As for the future: Lloyd Webber is trying to figure out what his next musical might be after nearly two dozen of them. Fixing a project for him is not as easy as it used to be. “I still haven’t found a topic that I really want to write about. Because nowadays it’s harder than ever to find a topic for various reasons. Because you’re not from that background, or you’re not from that. There’s, you know, blah, blah, blah. And I keep thinking to myself, would I ever have written ‘Evita’? Because I’m not Argentine? You know? What’s the world going to be?”

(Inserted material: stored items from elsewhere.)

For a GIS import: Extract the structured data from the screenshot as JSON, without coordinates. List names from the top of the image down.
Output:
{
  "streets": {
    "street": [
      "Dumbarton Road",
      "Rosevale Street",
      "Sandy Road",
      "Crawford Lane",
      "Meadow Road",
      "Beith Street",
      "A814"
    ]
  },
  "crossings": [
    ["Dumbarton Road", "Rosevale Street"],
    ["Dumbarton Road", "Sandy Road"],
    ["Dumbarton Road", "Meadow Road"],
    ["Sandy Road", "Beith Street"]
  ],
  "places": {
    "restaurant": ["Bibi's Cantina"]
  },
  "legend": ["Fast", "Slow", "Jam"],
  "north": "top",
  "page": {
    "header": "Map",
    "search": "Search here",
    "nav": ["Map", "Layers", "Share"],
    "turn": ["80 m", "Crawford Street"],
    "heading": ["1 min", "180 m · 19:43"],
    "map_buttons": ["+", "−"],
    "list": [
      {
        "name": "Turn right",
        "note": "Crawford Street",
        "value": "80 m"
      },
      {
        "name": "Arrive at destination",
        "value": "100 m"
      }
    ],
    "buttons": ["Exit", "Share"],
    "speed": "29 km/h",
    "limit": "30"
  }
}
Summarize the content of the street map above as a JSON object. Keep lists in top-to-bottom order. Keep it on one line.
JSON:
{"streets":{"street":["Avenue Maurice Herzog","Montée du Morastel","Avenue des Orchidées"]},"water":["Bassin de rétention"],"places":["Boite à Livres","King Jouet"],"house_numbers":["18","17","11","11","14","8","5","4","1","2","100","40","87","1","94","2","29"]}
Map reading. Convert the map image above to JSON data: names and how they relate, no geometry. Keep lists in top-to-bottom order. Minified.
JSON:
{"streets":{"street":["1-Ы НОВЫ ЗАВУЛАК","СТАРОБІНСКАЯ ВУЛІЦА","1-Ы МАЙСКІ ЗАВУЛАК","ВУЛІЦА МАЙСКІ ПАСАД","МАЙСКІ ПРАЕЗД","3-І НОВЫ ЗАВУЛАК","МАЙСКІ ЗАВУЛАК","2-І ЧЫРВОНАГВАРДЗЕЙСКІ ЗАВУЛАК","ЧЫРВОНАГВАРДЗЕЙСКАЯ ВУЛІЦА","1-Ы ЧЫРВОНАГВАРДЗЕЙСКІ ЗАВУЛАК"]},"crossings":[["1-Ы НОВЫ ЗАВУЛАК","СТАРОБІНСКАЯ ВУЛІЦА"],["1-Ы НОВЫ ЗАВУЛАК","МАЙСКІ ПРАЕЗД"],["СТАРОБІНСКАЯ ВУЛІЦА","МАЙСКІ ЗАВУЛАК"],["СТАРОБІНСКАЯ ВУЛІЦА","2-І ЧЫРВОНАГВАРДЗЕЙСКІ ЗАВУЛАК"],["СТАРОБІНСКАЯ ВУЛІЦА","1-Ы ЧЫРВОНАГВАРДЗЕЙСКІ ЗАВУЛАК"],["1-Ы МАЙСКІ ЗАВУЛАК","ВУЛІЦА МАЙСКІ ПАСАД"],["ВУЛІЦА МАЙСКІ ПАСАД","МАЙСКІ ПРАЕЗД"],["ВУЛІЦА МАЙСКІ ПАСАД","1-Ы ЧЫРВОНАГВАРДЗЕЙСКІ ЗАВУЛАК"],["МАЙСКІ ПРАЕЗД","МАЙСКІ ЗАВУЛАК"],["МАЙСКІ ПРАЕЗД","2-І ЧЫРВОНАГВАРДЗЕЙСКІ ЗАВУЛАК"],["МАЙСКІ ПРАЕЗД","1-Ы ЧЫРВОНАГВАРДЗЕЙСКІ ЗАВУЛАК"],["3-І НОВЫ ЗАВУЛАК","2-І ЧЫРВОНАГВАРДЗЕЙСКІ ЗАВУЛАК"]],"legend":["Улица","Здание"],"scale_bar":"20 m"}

The royal viewing world in short order from Lloyd Webber, in the form of his three-minute piece for the Coronation, with new works by classical composers, including Roxana Panofink, Tarik O’Regan, Roderick Williams and Shirley J. Thompson. will listen . After this interview, he was soon to return to London to help solve the challenge of how well the music would be heard in the ancient church. He says his spiritual home is Times Square (“If you love musicals, you love Broadway”), but his latest song is written for king and country.
Evil CinderellaMusic by Andrew Lloyd Webber, Lyrics by David Zippel, Book by Emerald Fennell. Directed by Lawrence Connor. At the Imperial Theatre, 249 W. 45th St., New York. badcinderellabroadway.com.